The new Fatah charter maintains a militant tone but emphasizes democratization and omits language in earlier documents that called for Israel’s destruction.

The office of the U.S. Director of National Intelligence translated the document that emerged from Fatah’s council in Bethlehem last summer, and Secrecy News, a project of the Federation of American Scientists watchdog group, obtained a copy and published it Wednesday.

U.S. Jewish groups, spurred by the Zionist Organization of America, have long called for Fatah, the party of the more moderate leadership of the Palestinian Authority, to renounce the negationist language of earlier charters. The calls have been repeated in a number of congressional resolutions in recent years.

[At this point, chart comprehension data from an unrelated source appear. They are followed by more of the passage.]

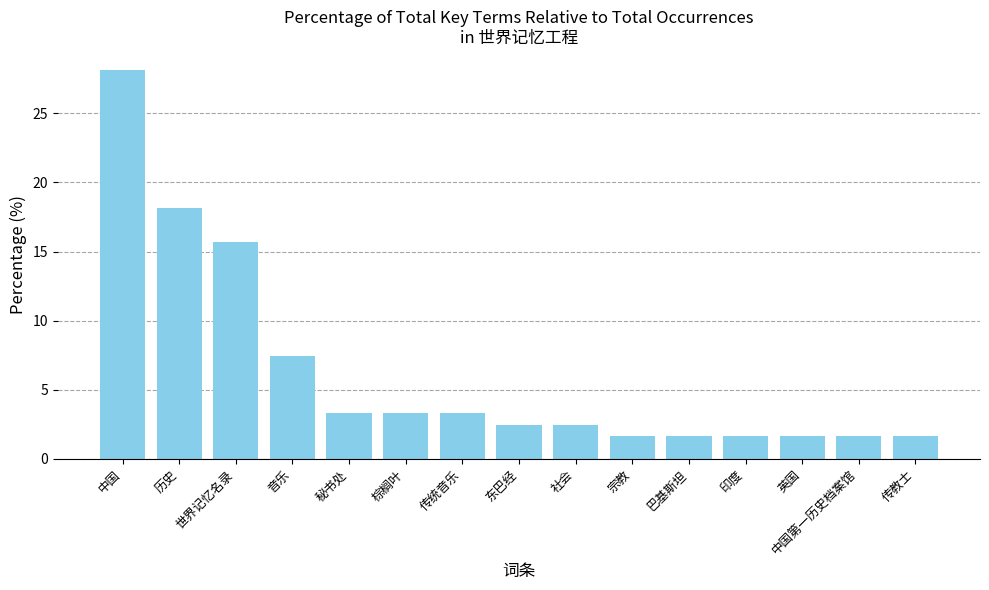

What is the label of the 5th bar from the left?

秘书处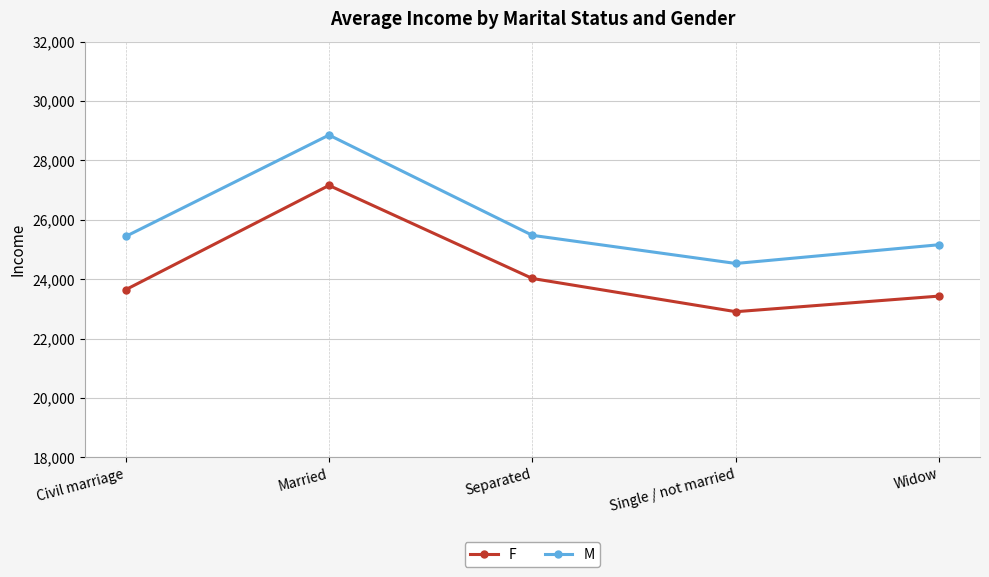

List the series in order of their overall mean, highest first.

M, F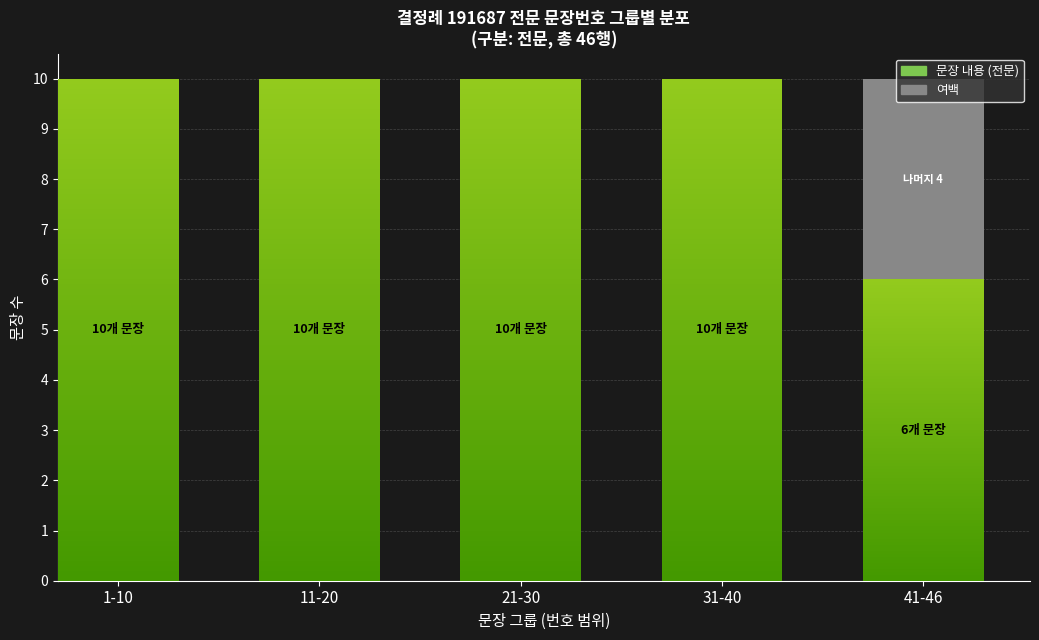

What is the difference between the maximum and minimum values in the 문장 내용 series?

4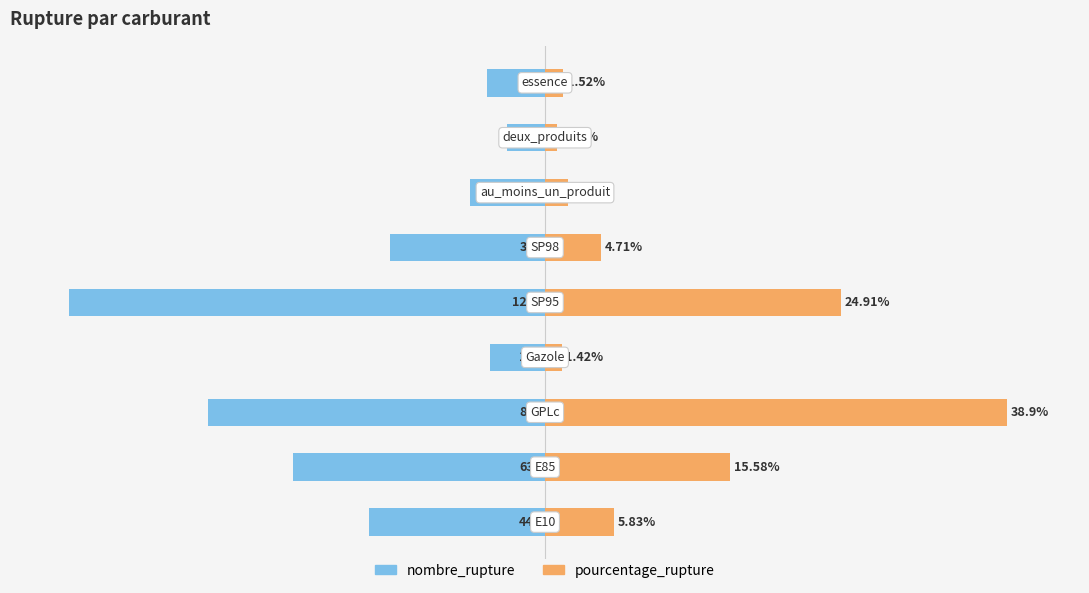

At how many categories does at least one series exceed -19?

9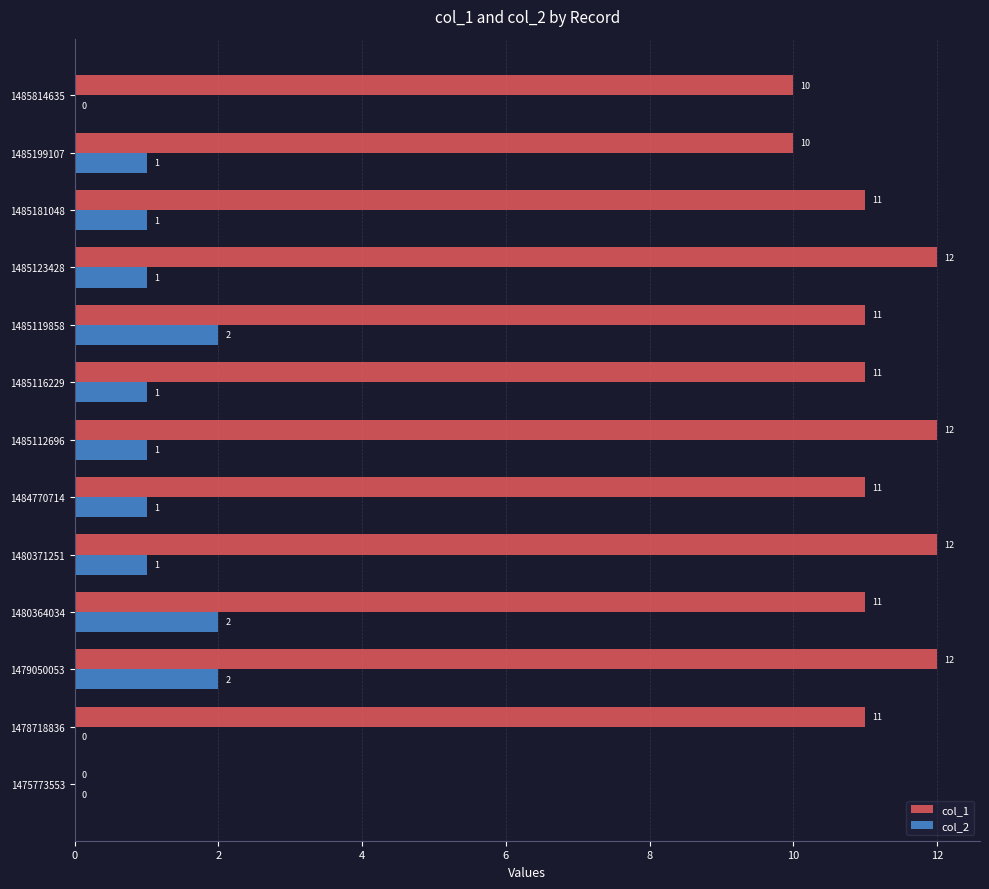

True or false: col_2 has a value of 2 at 1485123428.

False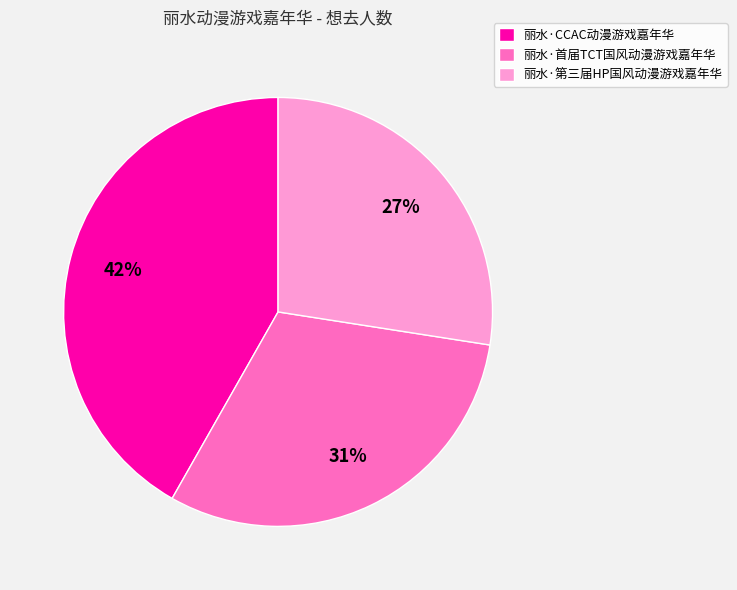

Is there any slice that represents more than half of the pie?

No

Such language is absent from the new charter, although it maintains a militant tone in its preamble,which says, “You must know that our enemy is strong and the battle is ferocious and long.”

There is no renunciation of the earlier language, and the preamble says the new charter “has been adopted within the framework of adherence to the provisions” of the 1989 charter.

Nonetheless, missing entirely from the charter is the reported language of the 1966 version that called for Israel’s destruction and in the 1989 version that implied Israel’s replacement, albeit through peaceful means.

Otherwise, the bulk of the charter focuses on democratizing the movement, a reflection of last summer’s political struggle between the young guard and the more established leadership. Whereas the Central Committee for years had been an ad hoc collection of acolytes of the leadership, 18 of its 23 members must now be elected by the entire membership.